**WORK ORDER**. Gather every line of the records that contains the word "maximum", and copy each such line in full.

START MATERIAL SHOWN

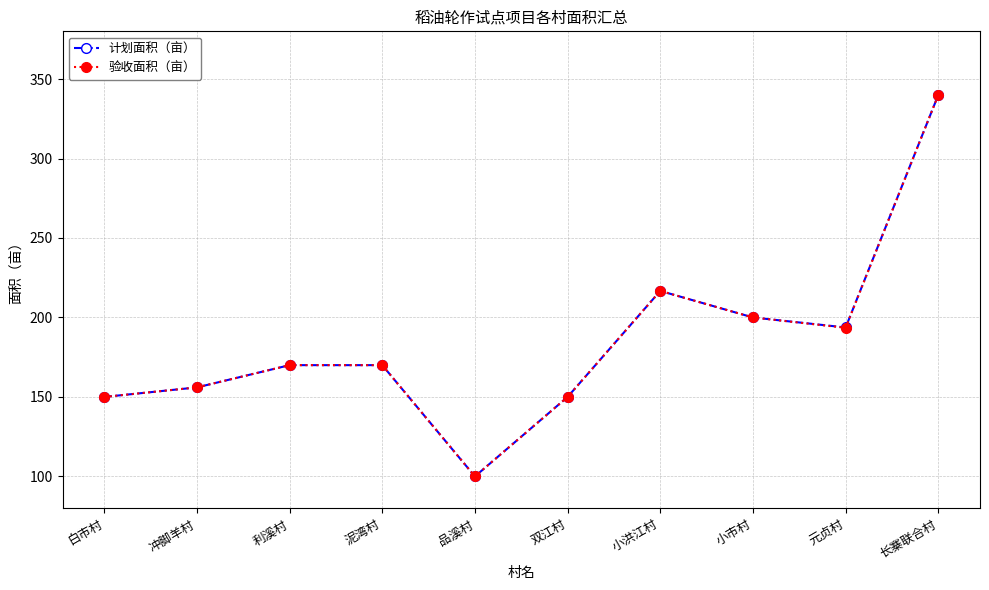

What is the difference between the maximum and minimum values in the 计划面积（亩） series?

240.0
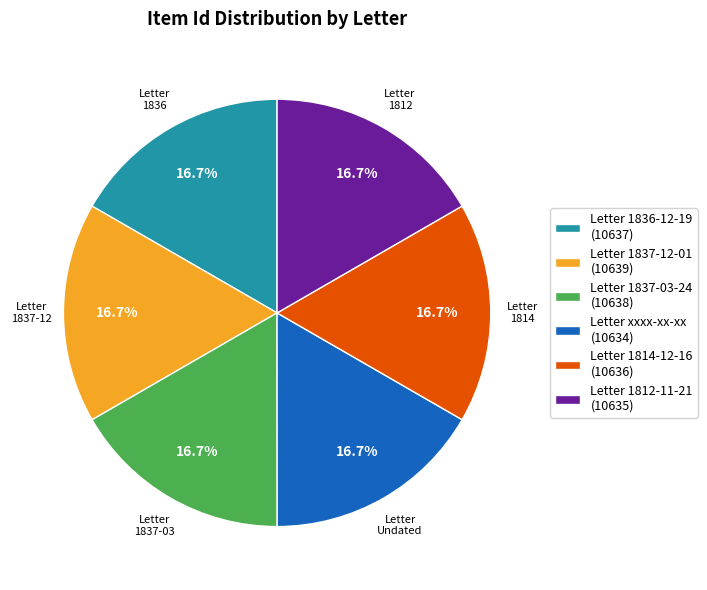

What portion of the pie excludes Letter 1837-12-01?

83.3%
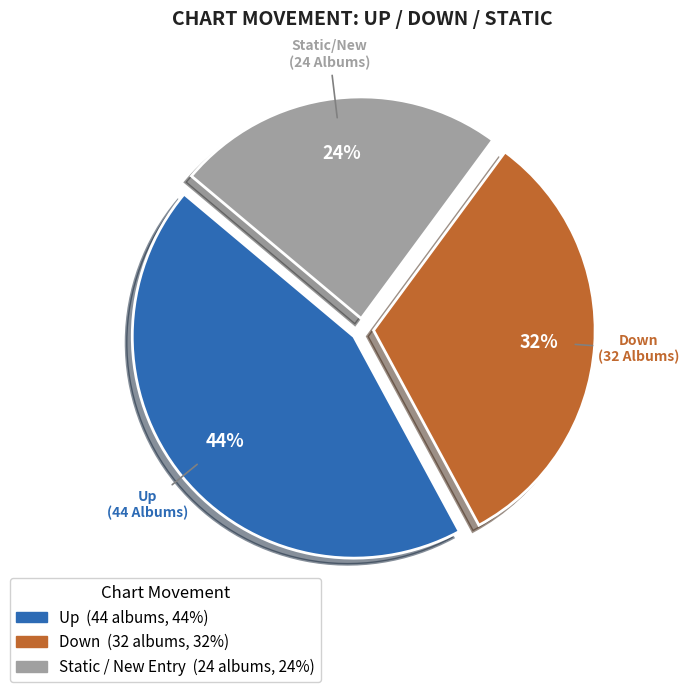

To the nearest percent, what is the difference between the largest and smallest slice percentages?

20%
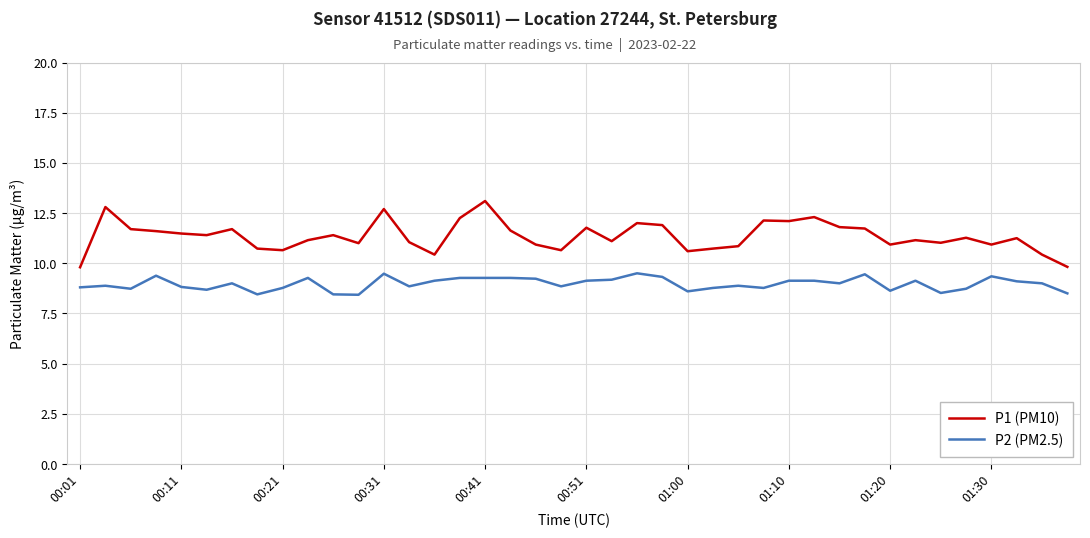

What is the difference between the maximum and minimum values in the P1 (PM10) series?

3.3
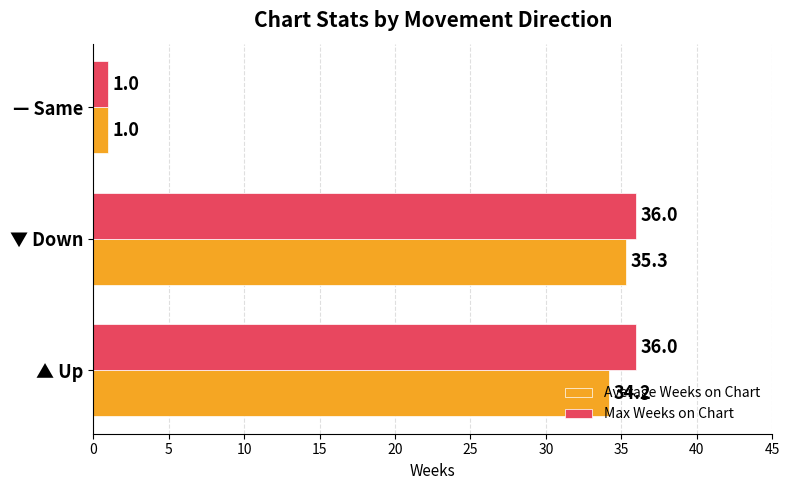

How many distinct data groups are displayed?

2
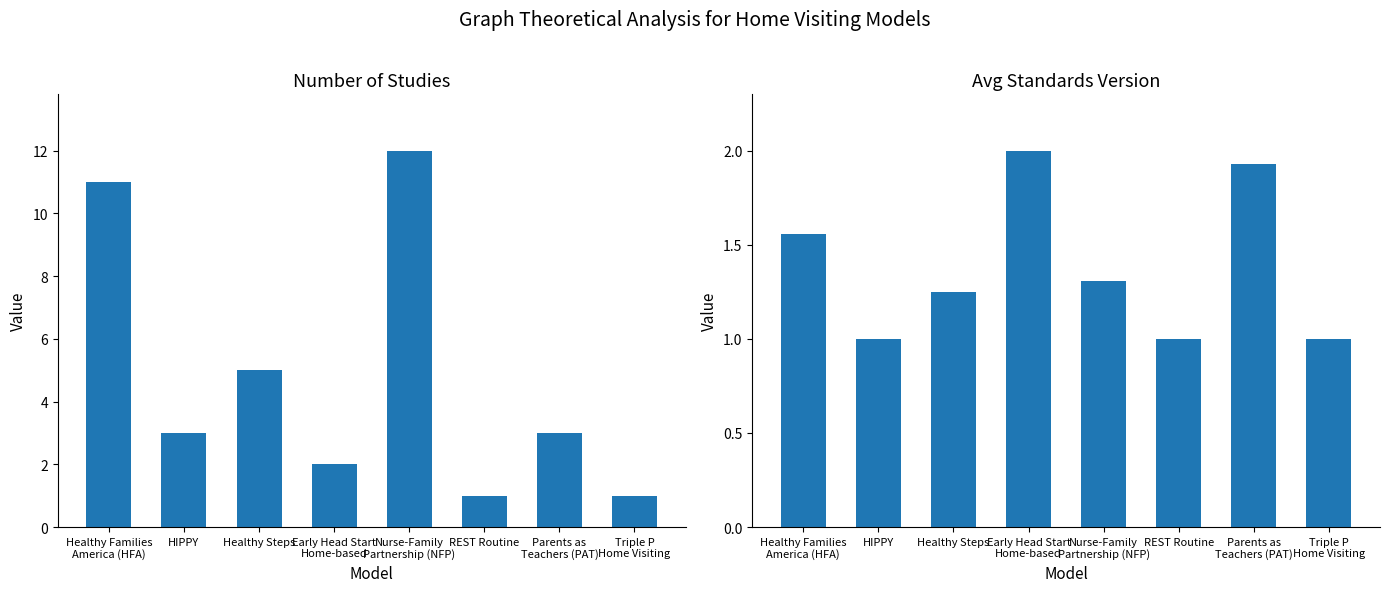

What is the total value across all series at Triple P
Home Visiting?

2.0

END MATERIAL SHOWN

**OUTPUT OF THE TASK**.
What is the difference between the maximum and minimum values in the 计划面积（亩） series?
What is the difference between the maximum and minimum values in the P1 (PM10) series?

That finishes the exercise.